What the exercise asks: Once the line holding "left eye: (324, 412)" is found in the listing below, write it out and each later line exactly, up to and including the one holding "right eye: (414, 127)".

Data to process:
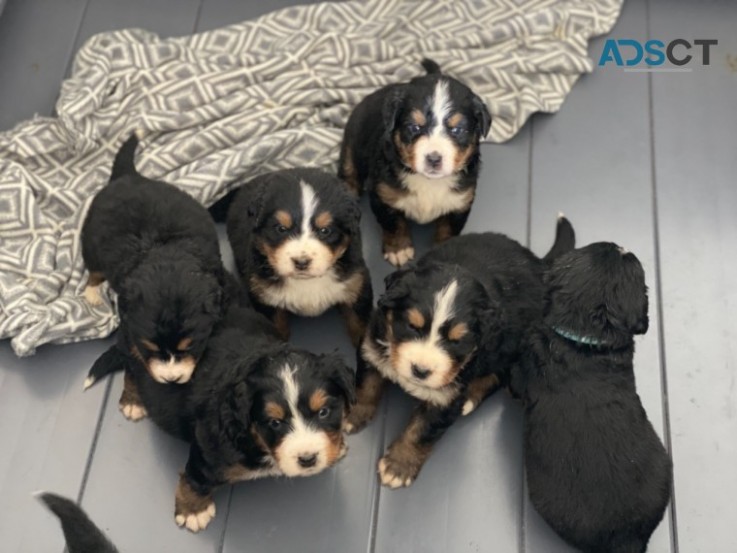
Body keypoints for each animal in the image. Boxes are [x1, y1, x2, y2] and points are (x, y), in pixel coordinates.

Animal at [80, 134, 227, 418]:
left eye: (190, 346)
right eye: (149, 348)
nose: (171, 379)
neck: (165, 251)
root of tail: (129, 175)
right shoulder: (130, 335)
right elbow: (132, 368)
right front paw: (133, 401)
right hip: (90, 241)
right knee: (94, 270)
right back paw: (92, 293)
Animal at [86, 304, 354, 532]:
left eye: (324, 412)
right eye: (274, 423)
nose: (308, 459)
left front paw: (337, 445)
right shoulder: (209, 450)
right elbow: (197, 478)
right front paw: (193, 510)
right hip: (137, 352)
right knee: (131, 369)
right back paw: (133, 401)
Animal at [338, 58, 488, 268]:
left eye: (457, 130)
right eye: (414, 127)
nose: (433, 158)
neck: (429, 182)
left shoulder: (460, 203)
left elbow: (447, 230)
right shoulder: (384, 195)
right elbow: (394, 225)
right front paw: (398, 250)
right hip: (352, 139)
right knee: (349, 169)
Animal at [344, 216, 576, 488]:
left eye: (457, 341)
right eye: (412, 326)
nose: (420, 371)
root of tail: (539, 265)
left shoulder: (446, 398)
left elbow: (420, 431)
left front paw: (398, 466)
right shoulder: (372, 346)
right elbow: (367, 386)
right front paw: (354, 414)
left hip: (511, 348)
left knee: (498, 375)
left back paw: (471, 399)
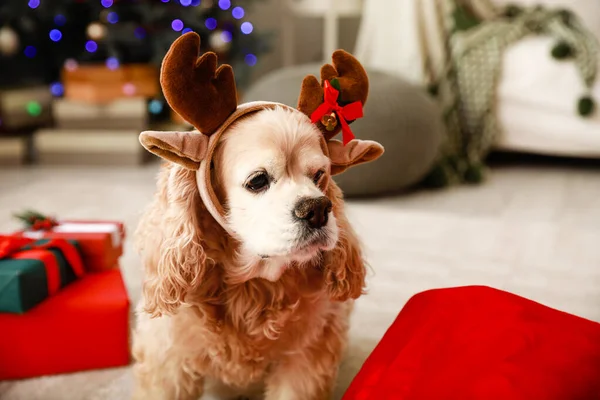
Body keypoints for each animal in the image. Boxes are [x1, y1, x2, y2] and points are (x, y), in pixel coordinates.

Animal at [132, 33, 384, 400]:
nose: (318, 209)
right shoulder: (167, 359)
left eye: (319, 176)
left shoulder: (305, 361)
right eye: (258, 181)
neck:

Expected answer:
left eye: (324, 412)
right eye: (274, 423)
nose: (308, 459)
left front paw: (337, 445)
right shoulder: (209, 450)
right elbow: (197, 478)
right front paw: (193, 510)
right hip: (137, 352)
right knee: (131, 369)
right back paw: (133, 401)
Animal at [338, 58, 488, 268]:
left eye: (457, 130)
right eye: (414, 127)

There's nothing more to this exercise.